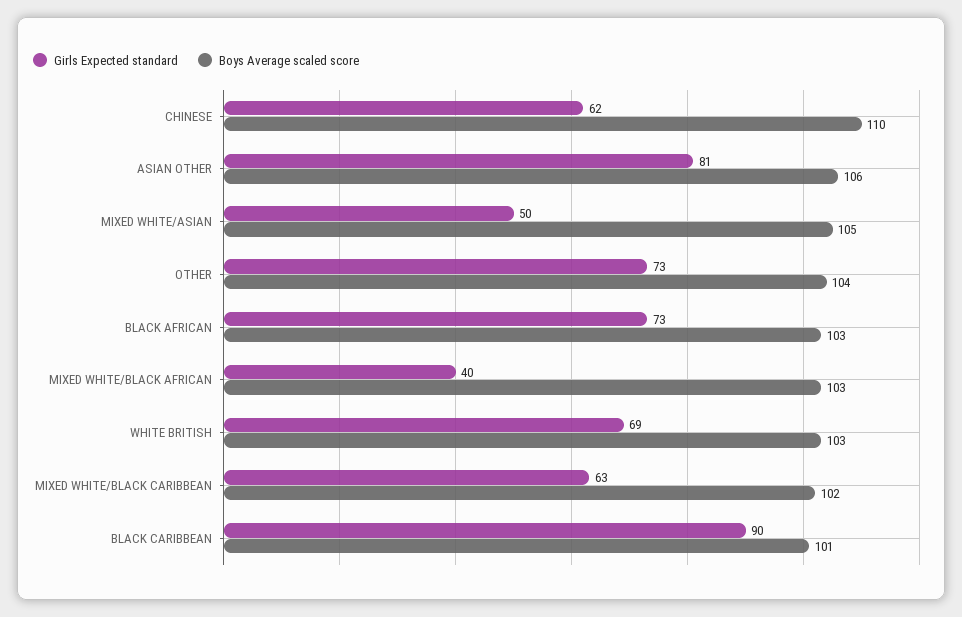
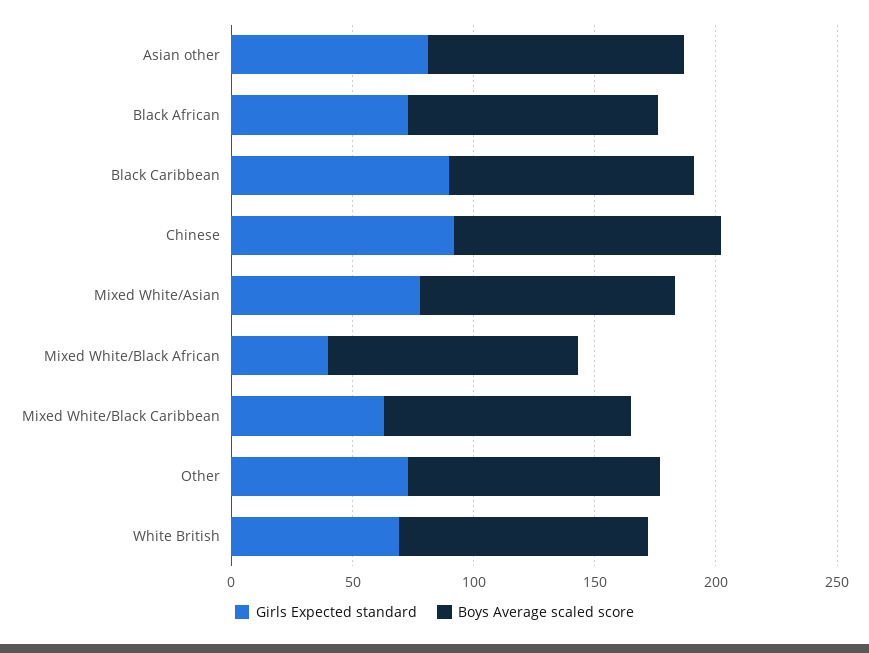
  {
    "Girls Expected standard": {
-     "CHINESE": 62,
+     "CHINESE": 90,
      "ASIAN OTHER": 81,
-     "MIXED WHITE/ASIAN": 50,
+     "MIXED WHITE/ASIAN": 80,
      "OTHER": 73,
      "BLACK AFRICAN": 73,
      "MIXED WHITE/BLACK AFRICAN": 40,
      "WHITE BRITISH": 69,
      "MIXED WHITE/BLACK CARIBBEAN": 63,
      "BLACK CARIBBEAN": 90
    },
    "Boys Average scaled score": {
      "CHINESE": 110,
      "ASIAN OTHER": 106,
      "MIXED WHITE/ASIAN": 105,
      "OTHER": 104,
      "BLACK AFRICAN": 103,
      "MIXED WHITE/BLACK AFRICAN": 103,
      "WHITE BRITISH": 103,
      "MIXED WHITE/BLACK CARIBBEAN": 102,
      "BLACK CARIBBEAN": 101
    }
  }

Problem description :: Output every entry above exactly as written, but omit the pictures.

Exercise output ::
  {
    "Girls Expected standard": {
-     "CHINESE": 62,
+     "CHINESE": 90,
      "ASIAN OTHER": 81,
-     "MIXED WHITE/ASIAN": 50,
+     "MIXED WHITE/ASIAN": 80,
      "OTHER": 73,
      "BLACK AFRICAN": 73,
      "MIXED WHITE/BLACK AFRICAN": 40,
      "WHITE BRITISH": 69,
      "MIXED WHITE/BLACK CARIBBEAN": 63,
      "BLACK CARIBBEAN": 90
    },
    "Boys Average scaled score": {
      "CHINESE": 110,
      "ASIAN OTHER": 106,
      "MIXED WHITE/ASIAN": 105,
      "OTHER": 104,
      "BLACK AFRICAN": 103,
      "MIXED WHITE/BLACK AFRICAN": 103,
      "WHITE BRITISH": 103,
      "MIXED WHITE/BLACK CARIBBEAN": 102,
      "BLACK CARIBBEAN": 101
    }
  }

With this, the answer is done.